━━━━━ Given data

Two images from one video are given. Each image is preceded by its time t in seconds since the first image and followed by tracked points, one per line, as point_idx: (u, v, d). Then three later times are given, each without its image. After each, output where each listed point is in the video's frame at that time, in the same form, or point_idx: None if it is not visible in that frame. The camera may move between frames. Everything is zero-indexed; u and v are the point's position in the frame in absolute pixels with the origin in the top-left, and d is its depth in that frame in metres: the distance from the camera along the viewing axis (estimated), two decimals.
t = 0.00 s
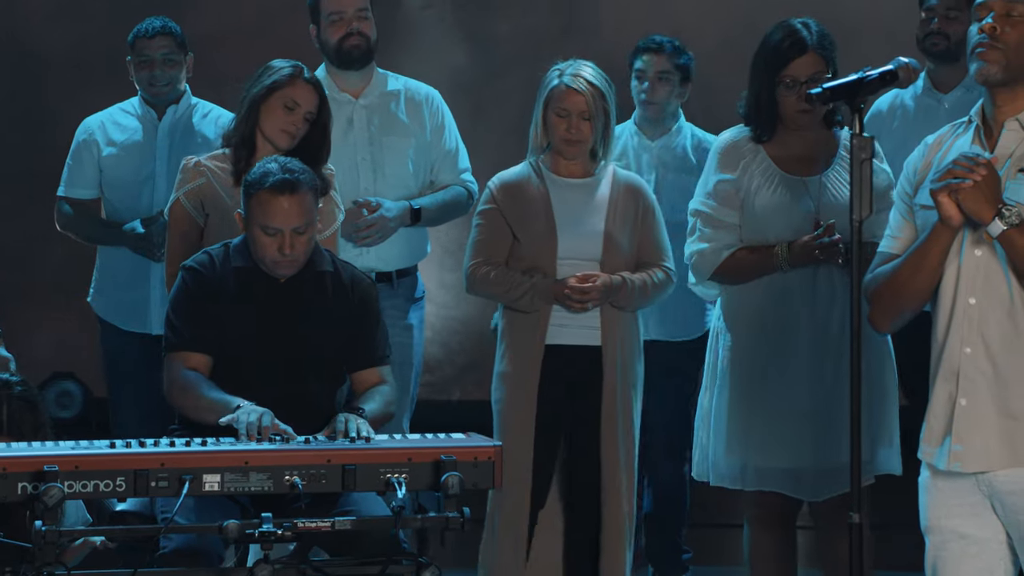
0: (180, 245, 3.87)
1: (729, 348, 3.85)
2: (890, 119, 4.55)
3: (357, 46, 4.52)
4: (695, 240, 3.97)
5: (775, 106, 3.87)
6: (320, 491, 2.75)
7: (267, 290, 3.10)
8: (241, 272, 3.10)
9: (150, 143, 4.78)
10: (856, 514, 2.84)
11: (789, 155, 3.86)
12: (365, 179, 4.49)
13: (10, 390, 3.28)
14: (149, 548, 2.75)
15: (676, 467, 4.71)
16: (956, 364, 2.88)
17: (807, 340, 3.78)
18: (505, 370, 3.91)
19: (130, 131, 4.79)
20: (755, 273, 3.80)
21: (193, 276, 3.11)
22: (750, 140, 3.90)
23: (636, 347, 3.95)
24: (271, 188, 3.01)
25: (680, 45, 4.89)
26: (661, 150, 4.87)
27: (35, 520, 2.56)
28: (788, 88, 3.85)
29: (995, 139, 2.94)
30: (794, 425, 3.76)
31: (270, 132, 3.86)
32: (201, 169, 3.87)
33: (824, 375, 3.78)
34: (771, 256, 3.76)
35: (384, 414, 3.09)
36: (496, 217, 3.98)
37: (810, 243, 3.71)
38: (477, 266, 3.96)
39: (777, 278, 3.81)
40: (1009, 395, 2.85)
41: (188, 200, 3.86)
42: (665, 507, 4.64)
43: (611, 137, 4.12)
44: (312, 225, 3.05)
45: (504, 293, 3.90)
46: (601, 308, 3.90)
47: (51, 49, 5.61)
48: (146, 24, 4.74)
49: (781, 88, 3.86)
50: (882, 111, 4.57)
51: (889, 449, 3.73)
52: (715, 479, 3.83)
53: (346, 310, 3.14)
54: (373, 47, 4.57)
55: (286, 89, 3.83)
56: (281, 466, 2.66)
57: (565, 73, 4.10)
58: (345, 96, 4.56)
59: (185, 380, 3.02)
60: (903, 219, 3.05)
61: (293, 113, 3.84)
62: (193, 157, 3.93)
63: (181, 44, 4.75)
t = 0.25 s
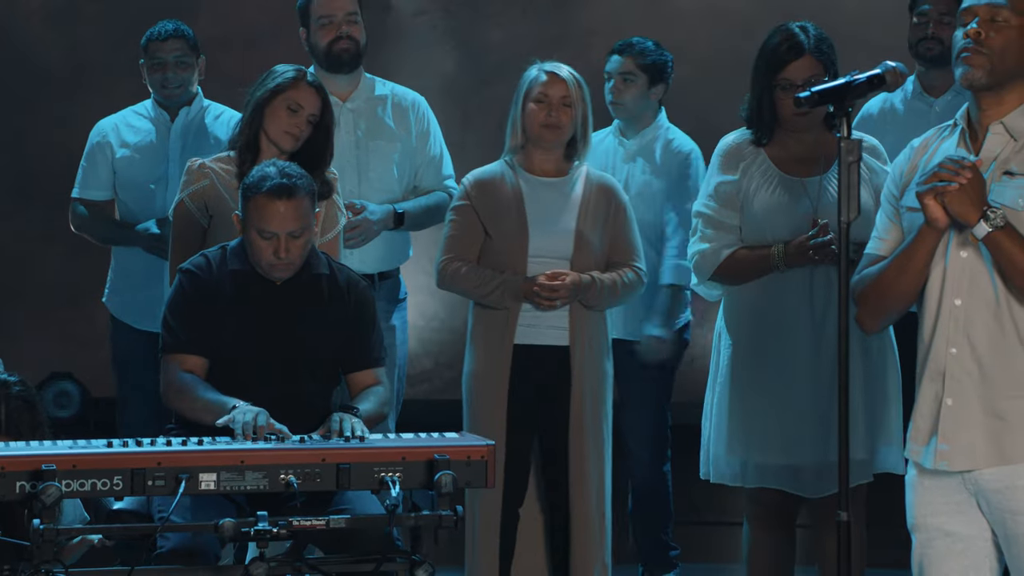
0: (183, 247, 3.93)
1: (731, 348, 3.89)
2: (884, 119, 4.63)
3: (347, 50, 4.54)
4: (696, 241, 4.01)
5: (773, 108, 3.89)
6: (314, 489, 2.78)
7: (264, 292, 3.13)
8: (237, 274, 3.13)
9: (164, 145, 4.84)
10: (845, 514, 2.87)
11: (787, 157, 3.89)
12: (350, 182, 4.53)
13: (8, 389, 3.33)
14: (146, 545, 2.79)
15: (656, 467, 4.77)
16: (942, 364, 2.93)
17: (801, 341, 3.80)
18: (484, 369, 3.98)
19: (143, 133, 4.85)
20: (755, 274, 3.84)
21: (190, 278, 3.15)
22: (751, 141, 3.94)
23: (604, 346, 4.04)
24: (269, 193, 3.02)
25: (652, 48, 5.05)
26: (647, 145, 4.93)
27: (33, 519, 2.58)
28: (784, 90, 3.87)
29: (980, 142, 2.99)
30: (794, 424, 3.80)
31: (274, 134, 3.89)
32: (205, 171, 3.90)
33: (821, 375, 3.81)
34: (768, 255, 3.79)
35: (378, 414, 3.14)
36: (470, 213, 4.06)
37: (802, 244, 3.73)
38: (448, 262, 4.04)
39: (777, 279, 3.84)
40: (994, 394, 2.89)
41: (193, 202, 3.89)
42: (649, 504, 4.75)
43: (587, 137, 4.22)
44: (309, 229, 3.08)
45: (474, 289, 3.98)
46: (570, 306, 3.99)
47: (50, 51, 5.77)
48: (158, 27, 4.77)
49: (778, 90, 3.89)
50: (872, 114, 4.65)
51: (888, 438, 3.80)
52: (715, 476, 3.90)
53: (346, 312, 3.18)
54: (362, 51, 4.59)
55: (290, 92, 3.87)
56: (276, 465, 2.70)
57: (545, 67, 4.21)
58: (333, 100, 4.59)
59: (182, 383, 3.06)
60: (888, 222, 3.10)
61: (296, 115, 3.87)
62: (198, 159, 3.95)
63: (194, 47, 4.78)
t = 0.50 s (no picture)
0: (184, 248, 3.95)
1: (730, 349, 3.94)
2: (876, 123, 4.67)
3: (335, 54, 4.60)
4: (698, 241, 4.07)
5: (770, 112, 3.93)
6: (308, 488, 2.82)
7: (260, 295, 3.16)
8: (234, 278, 3.15)
9: (178, 149, 4.98)
10: (833, 511, 2.90)
11: (784, 160, 3.93)
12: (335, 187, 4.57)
13: (6, 389, 3.37)
14: (141, 544, 2.82)
15: (633, 466, 4.80)
16: (928, 364, 2.97)
17: (794, 343, 3.84)
18: (447, 373, 4.02)
19: (157, 138, 4.98)
20: (750, 275, 3.87)
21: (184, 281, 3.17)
22: (754, 145, 3.98)
23: (569, 348, 4.09)
24: (267, 200, 3.05)
25: (624, 52, 5.16)
26: (614, 146, 5.04)
27: (30, 517, 2.61)
28: (780, 94, 3.91)
29: (964, 145, 3.03)
30: (792, 424, 3.83)
31: (277, 137, 3.94)
32: (208, 171, 3.94)
33: (816, 375, 3.84)
34: (760, 259, 3.83)
35: (376, 415, 3.18)
36: (437, 217, 4.11)
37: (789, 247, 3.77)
38: (417, 265, 4.08)
39: (774, 280, 3.88)
40: (980, 394, 2.92)
41: (194, 202, 3.92)
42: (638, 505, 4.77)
43: (554, 140, 4.28)
44: (306, 236, 3.10)
45: (443, 292, 4.01)
46: (538, 309, 4.04)
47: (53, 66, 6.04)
48: (171, 33, 4.92)
49: (774, 93, 3.93)
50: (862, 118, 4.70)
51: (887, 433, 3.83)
52: (713, 474, 3.94)
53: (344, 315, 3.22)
54: (350, 56, 4.66)
55: (292, 95, 3.94)
56: (271, 465, 2.73)
57: (508, 73, 4.28)
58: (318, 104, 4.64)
59: (173, 386, 3.08)
60: (875, 224, 3.14)
61: (299, 116, 3.94)
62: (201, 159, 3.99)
63: (206, 52, 4.94)
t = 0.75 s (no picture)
0: (181, 250, 3.99)
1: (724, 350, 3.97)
2: (869, 126, 4.71)
3: (325, 59, 4.66)
4: (697, 244, 4.11)
5: (765, 117, 3.92)
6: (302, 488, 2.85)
7: (255, 298, 3.19)
8: (230, 282, 3.19)
9: (189, 153, 5.03)
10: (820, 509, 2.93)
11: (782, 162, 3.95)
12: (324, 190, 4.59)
13: (3, 389, 3.40)
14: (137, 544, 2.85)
15: (613, 466, 4.84)
16: (913, 365, 3.01)
17: (784, 345, 3.86)
18: (431, 371, 4.04)
19: (169, 143, 5.04)
20: (742, 278, 3.91)
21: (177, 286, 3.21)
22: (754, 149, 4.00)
23: (543, 347, 4.11)
24: (267, 205, 3.08)
25: (597, 60, 5.21)
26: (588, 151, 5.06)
27: (27, 516, 2.65)
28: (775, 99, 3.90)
29: (950, 149, 3.07)
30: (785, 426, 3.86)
31: (272, 140, 4.00)
32: (204, 173, 3.99)
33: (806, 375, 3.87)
34: (750, 262, 3.86)
35: (359, 420, 3.22)
36: (412, 220, 4.13)
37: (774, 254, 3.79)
38: (391, 267, 4.09)
39: (766, 283, 3.90)
40: (965, 394, 2.96)
41: (190, 204, 3.96)
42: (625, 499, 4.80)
43: (523, 143, 4.29)
44: (303, 242, 3.13)
45: (418, 294, 4.02)
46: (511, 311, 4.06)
47: (67, 75, 6.61)
48: (181, 40, 5.02)
49: (768, 97, 3.91)
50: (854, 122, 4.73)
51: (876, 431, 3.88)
52: (709, 474, 3.97)
53: (337, 319, 3.25)
54: (339, 60, 4.72)
55: (288, 100, 4.00)
56: (266, 464, 2.77)
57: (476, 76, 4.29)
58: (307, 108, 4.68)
59: (156, 391, 3.13)
60: (862, 226, 3.18)
61: (293, 120, 4.00)
62: (197, 162, 4.04)
63: (216, 57, 5.04)
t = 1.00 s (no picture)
0: (172, 255, 4.03)
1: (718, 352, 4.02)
2: (865, 129, 4.74)
3: (319, 64, 4.70)
4: (696, 246, 4.17)
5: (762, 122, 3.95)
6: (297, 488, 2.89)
7: (249, 301, 3.23)
8: (226, 287, 3.22)
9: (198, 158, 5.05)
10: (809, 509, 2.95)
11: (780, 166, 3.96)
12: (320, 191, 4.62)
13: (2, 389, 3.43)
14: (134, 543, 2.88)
15: (602, 462, 4.89)
16: (901, 366, 3.05)
17: (773, 347, 3.90)
18: (423, 372, 4.08)
19: (177, 148, 5.06)
20: (734, 282, 3.96)
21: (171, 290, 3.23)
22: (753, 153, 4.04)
23: (530, 347, 4.15)
24: (262, 216, 3.11)
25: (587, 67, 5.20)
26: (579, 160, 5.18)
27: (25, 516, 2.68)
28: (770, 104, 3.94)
29: (937, 152, 3.12)
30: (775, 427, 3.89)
31: (260, 143, 4.04)
32: (193, 178, 4.01)
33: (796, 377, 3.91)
34: (741, 266, 3.92)
35: (356, 421, 3.25)
36: (399, 224, 4.16)
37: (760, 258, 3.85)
38: (379, 272, 4.12)
39: (759, 287, 3.94)
40: (952, 395, 3.00)
41: (180, 209, 3.99)
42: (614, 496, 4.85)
43: (506, 145, 4.33)
44: (298, 251, 3.16)
45: (406, 297, 4.05)
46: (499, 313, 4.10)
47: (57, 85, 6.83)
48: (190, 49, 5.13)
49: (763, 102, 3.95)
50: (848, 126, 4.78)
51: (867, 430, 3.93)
52: (704, 473, 4.03)
53: (332, 323, 3.29)
54: (334, 64, 4.76)
55: (276, 103, 4.04)
56: (261, 464, 2.80)
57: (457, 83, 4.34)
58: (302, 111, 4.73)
59: (154, 391, 3.15)
60: (850, 229, 3.23)
61: (281, 124, 4.04)
62: (187, 167, 4.07)
63: (222, 64, 5.11)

━━━━━━━━━━

Exercise brief:
Nothing but the lines above, starting at the line that contains "5: (775, 106, 3.87)" and ending at the line that contains "8: (237, 274, 3.13)", should be given again, exactly and without the pictures.

Answer for this exercise:
5: (775, 106, 3.87)
6: (320, 491, 2.75)
7: (267, 290, 3.10)
8: (241, 272, 3.10)
9: (150, 143, 4.78)
10: (856, 514, 2.84)
11: (789, 155, 3.86)
12: (365, 179, 4.49)
13: (10, 390, 3.28)
14: (149, 548, 2.75)
15: (676, 467, 4.71)
16: (956, 364, 2.88)
17: (807, 340, 3.78)
18: (505, 370, 3.91)
19: (130, 131, 4.79)
20: (755, 273, 3.80)
21: (193, 276, 3.11)
22: (750, 140, 3.90)
23: (636, 347, 3.95)
24: (271, 188, 3.01)
25: (680, 45, 4.89)
26: (661, 150, 4.87)
27: (35, 520, 2.56)
28: (788, 88, 3.85)
29: (995, 139, 2.94)
30: (794, 425, 3.76)
31: (270, 132, 3.86)
32: (201, 169, 3.87)
33: (824, 375, 3.78)
34: (771, 256, 3.76)
35: (384, 414, 3.09)
36: (496, 217, 3.98)
37: (810, 243, 3.71)
38: (477, 266, 3.96)
39: (777, 278, 3.81)
40: (1009, 395, 2.85)
41: (188, 200, 3.86)
42: (665, 507, 4.64)
43: (611, 137, 4.12)
44: (312, 225, 3.05)
45: (504, 293, 3.90)
46: (601, 308, 3.90)
47: (51, 49, 5.61)
48: (146, 24, 4.74)
49: (781, 88, 3.86)
50: (882, 111, 4.57)
51: (889, 449, 3.73)
52: (715, 479, 3.83)
53: (346, 310, 3.14)
54: (373, 47, 4.57)
55: (286, 89, 3.83)
56: (281, 466, 2.66)
57: (565, 73, 4.10)
58: (345, 96, 4.56)
59: (185, 380, 3.02)
60: (903, 219, 3.05)
61: (293, 113, 3.84)
62: (193, 157, 3.93)
63: (181, 44, 4.75)
t = 0.25 s
0: (183, 247, 3.93)
1: (731, 348, 3.89)
2: (884, 119, 4.63)
3: (347, 50, 4.54)
4: (696, 241, 4.01)
5: (773, 108, 3.89)
6: (314, 489, 2.78)
7: (264, 292, 3.13)
8: (237, 274, 3.13)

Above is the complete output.